Artificial intelligence algorithms for predicting suicidal behavior are too inaccurate to screen for people at high risk, a systematic review and meta-analysis has revealed.
The findings, in PLOS Medicine, dash hopes that modern machine learning methods are sophisticated enough to identify out those at most risk of suicide and self-harm for personalized interventions.
Machine learning misclassified more than half of the people who went to the hospital for self-harm or died by suicide as being at low risk.
“Many clinical practice guidelines around the world strongly discourage the use of risk assessment for suicide and self-harm as the basis on which to allocate effective after-care interventions,” reported Matthew Spittal, PhD, from the University of Melbourne, and co-workers.
“Our study shows that machine learning algorithms do no better at predicting future suicidal behavior than the traditional risk assessment tools that these guidelines were based on. We see no evidence to warrant changing these guidelines.”
Over the past 50 years, numerous risk assessment scales have been developed to identify patients at high risk of suicide or self-harm and classify them as being at high or low risk.
Treatment pathways are often based upon such risk assessments, but these scales generally lack accuracy, which is why clinical practice guidelines strongly advise against using them for suicide and self-harm.

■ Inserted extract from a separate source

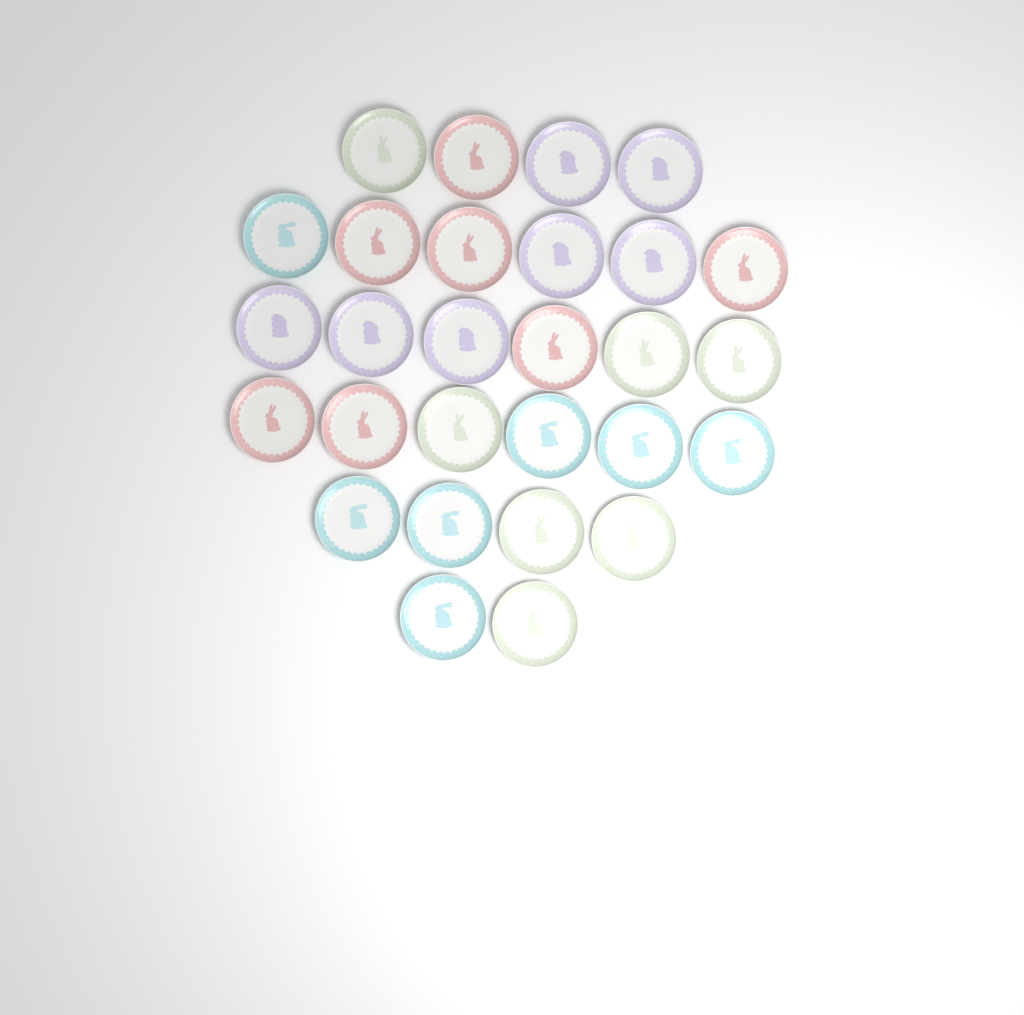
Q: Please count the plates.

Nonetheless, there has been renewed interest in developing predictive algorithms with the arrival of modern machine learning methods and access to electronic health record and registry data.
To investigate the accuracy of these newer methods, Spittal and team undertook a systematic review and meta-analysis of 53 studies identified through online databases.
Studies were included if they examined suicide or hospital-treated self-harm outcomes and used a case-control, case-cohort or cohort study design.
Overall, the researchers reported that studies in the field were of low quality, with most at either high risk of bias or unclear risk.
While the algorithms had good accuracy when assessed using a global measure—with an area under the receiver operating characteristic curve ranging from 0.69 to 0.93—they had poor accuracy when assessed against more clinically relevant individual measures.
The algorithms had modest sensitivity, of between 45% and 82%, and high specificity of between 91% and 95%. Positive likelihood ratios were ranged from 6.5 to 9.9 and negative likelihood values from 0.2 to 0.6.
This meant that although they were good at identifying people who will not present again for self-harm or die by suicide, they were generally poor at identifying those who would present again.
The modest sensitivity observed in the cohort studies indicated that more than half of those who repeat self-harm or die by suicide are misclassified as being at low risk.
Overall, the researchers deemed the predictive properties of the machine learning algorithms poor and no better than traditional risk assessment scales.
They advocate the management of patients treated in hospital for self-harm to include the following three components: a needs-based assessment and response; the identification of modifiable risk factors with treatment intended to reduce those exposures; and implementation of demonstrated effective aftercare interventions.
“Instead of predicting suicide and self-harm, there may be other ways in which artificial intelligence could be used to contribute to better outcomes for suicidal patients,” the team suggested.
“Future research could consider how machine learning methods could be used to augment existing collaborative psychosocial assessments.
“Specifically, can machine learning methods be used to identify modifiable risk factors for suicide and self-harm for individual patients? This may be a more tractable problem as the prevalence of many risk factors is likely to be higher than the prevalence of suicide or self-harm.”